CSR initiatives can also inform how corporations select and work with vendors in the procurement process. For instance, by choosing suppliers that use innovative technologies to minimize the environmental impact of the manufacturing process or employing workers in developing countries at a fair wage.

They can add business value through innovation in supply chain management by reducing wastage, discovering new sourcing opportunities, aiding supplier development and diversity programs, and fostering vendor collaboration.

Aligning procurement with your CSR policy will encourage vendors to innovate their processes and develop new technologies to improve the flexibility and cost-efficiency of the supply chain while allowing you to create a brand that’s attractive to consumers and investors.

Sustainability In Procurement

Every business on the planet will be affected by climate change. The key to staying relevant in this consumer culture is to employ innovative technologies and redefine workflow in the procurement process so you can address environmental and sustainability issues.

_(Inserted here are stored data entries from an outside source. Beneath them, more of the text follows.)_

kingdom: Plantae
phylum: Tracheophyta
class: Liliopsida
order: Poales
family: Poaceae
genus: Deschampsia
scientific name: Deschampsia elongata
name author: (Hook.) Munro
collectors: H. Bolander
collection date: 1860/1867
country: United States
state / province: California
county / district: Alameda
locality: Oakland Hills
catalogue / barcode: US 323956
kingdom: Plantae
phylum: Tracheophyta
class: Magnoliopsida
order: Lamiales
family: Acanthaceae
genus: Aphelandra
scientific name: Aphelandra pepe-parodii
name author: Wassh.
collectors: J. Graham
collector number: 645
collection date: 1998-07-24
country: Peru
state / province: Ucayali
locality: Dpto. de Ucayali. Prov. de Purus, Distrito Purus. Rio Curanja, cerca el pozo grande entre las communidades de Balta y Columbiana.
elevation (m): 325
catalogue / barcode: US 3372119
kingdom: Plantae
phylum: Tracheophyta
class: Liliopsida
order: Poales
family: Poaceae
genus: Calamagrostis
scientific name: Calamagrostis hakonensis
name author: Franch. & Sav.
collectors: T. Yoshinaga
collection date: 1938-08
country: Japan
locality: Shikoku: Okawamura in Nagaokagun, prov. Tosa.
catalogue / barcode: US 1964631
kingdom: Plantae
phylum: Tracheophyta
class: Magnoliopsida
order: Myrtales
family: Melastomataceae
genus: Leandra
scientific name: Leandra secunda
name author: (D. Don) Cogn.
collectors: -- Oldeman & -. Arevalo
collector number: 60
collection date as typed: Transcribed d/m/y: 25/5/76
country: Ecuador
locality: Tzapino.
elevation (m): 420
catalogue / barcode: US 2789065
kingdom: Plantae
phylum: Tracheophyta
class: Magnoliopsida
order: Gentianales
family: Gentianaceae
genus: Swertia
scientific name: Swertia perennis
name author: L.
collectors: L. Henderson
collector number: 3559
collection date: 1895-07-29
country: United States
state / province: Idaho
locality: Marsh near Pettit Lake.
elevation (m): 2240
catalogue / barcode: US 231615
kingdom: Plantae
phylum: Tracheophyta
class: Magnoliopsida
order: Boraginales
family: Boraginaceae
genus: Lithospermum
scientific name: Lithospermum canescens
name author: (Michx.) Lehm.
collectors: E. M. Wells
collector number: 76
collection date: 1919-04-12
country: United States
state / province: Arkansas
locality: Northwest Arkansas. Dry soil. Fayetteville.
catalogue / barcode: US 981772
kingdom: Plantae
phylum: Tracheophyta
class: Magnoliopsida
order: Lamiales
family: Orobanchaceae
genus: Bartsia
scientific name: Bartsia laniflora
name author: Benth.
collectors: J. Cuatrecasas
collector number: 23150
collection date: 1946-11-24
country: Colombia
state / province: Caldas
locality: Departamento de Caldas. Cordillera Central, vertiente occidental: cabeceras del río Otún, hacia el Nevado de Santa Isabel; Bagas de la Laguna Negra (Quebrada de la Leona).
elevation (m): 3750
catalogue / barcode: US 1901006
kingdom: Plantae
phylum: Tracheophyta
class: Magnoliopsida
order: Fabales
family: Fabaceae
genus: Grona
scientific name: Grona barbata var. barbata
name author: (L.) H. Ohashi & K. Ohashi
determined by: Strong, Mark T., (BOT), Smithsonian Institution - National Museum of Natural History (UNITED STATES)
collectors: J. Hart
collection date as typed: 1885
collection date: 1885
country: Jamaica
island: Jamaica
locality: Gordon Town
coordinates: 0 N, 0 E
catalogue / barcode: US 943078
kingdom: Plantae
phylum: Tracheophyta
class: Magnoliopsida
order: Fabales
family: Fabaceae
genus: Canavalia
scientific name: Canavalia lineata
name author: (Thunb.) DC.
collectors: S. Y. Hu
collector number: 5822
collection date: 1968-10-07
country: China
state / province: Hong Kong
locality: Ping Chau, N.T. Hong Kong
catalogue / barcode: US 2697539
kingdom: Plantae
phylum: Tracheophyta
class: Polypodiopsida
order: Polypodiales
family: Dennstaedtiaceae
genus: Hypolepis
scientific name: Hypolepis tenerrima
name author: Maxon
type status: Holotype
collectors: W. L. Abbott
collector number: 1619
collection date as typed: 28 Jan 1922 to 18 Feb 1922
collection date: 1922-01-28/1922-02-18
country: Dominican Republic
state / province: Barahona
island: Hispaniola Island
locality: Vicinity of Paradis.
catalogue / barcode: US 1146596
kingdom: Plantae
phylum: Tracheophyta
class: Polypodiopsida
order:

In fact, a study by Harvard Business School has found that companies with high-sustainability outperform their counterparts in both stock and financial performance in the long term.

With the heightened awareness of our supply chains’ effect on the environment, consumers will increasingly support brands that devote more resources to minimizing the environmental impact of their manufacturing and procurement processes.

A sustainable procurement practice aims to make economical and effective long-term decisions that benefit the company, customers, society, and the environment.

In addition, the product development process should take into account costs associated with a product’s entire lifecycle, from manufacturing process and maintenance to end of service time. For example, by avoiding the use of exploitative labor, sourcing from fair trade companies, minimizing the environmental impact of disposal, and supporting the recycling of parts.



Conclusion

Corporate social responsibility has a substantial impact on an organization’s brand image, business model, marketing strategy, ability to attract and retain talent, investor relationships, and procurement process.

In short, with consumers’ increasing awareness of businesses’ involvement in social and environmental initiatives, your ability to implement an effective CSR policy will directly affect your company’s brand equity, operating cost, and bottom line.